Martin convened Cornell's roundtable last May 9 with Mostafavi and G. Peter Lepage, the Harold Tanner Dean of the College of Arts and Sciences. (See http://www.news.cornell.edu/stories/May05/humanities.fac.html.) Two dozen faculty members and academic administrators talked about whether there is, as some observers have claimed, a "crisis" in the humanities, what role the humanities play at Cornell and what issues humanists should be concerned about.

One idea that evolved out of the roundtable and informal discussions across campus was production of a book of essays by Cornell faculty and students about the humanities. The book will be distributed at the May 12 meeting.

Skorton will participate in a panel discussion, "Presidential and Scholarly Leadership in the Humanities," with David Marshall, dean of humanities and fine arts at the University of California-Santa Barbara, and Lynn Hunt, the Eugen Weber Professor of Modern European History at the University of California-Los Angeles.

Musicologist Don M. Randel, president of the University of Chicago and former Cornell provost, will discuss "Humanistic Learning and Citizenship in a Global Society" with Thomas Mallon, acting deputy chairman of the National Endowment for the Humanities.
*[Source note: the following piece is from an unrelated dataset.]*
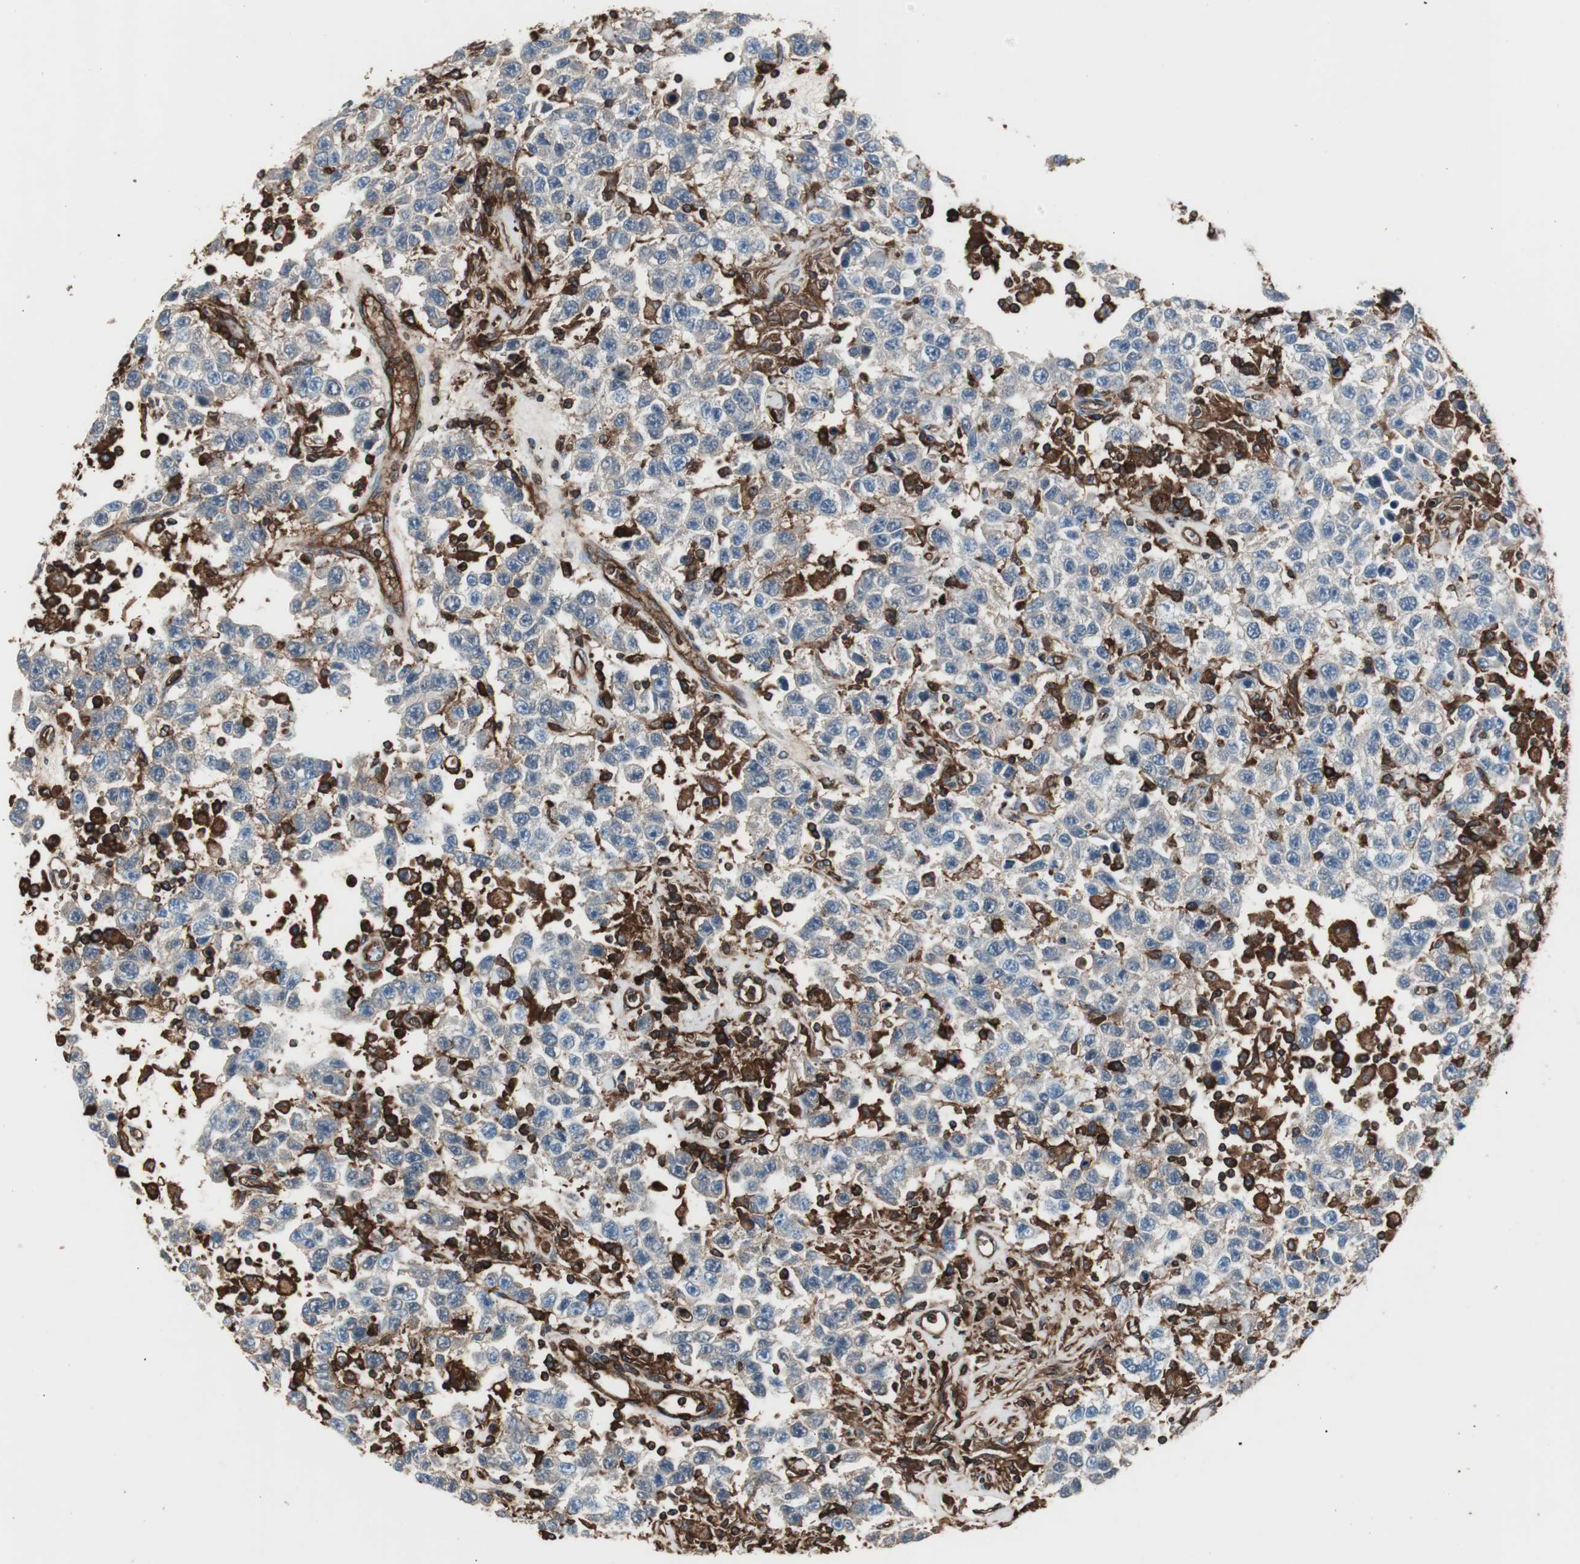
{"staining": {"intensity": "negative", "quantity": "none", "location": "none"}, "tissue": "testis cancer", "cell_type": "Tumor cells", "image_type": "cancer", "snomed": [{"axis": "morphology", "description": "Seminoma, NOS"}, {"axis": "topography", "description": "Testis"}], "caption": "High power microscopy histopathology image of an IHC image of testis seminoma, revealing no significant staining in tumor cells.", "gene": "B2M", "patient": {"sex": "male", "age": 41}}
On July 1, Randel will assume the presidency of the Andrew W. Mellon Foundation.

Presenting a Washington perspective on "The Public Sphere of the Humanities" will be U.S. Rep. James Leach (R-Iowa) and U.S. Rep. David Price (D-N.C.), co-chairs of the House Humanities Caucus. Other sessions will look at the role of the humanities in public policy, reading and knowing in the information age and a preliminary statistical overview of the state of the humanities from a national survey now under way.

The Cornell Chronicle will provide coverage of the national colloquium in the May 18 issue.

Linda Grace-Kobas is senior director of Cornell's Office of Humanities Communications.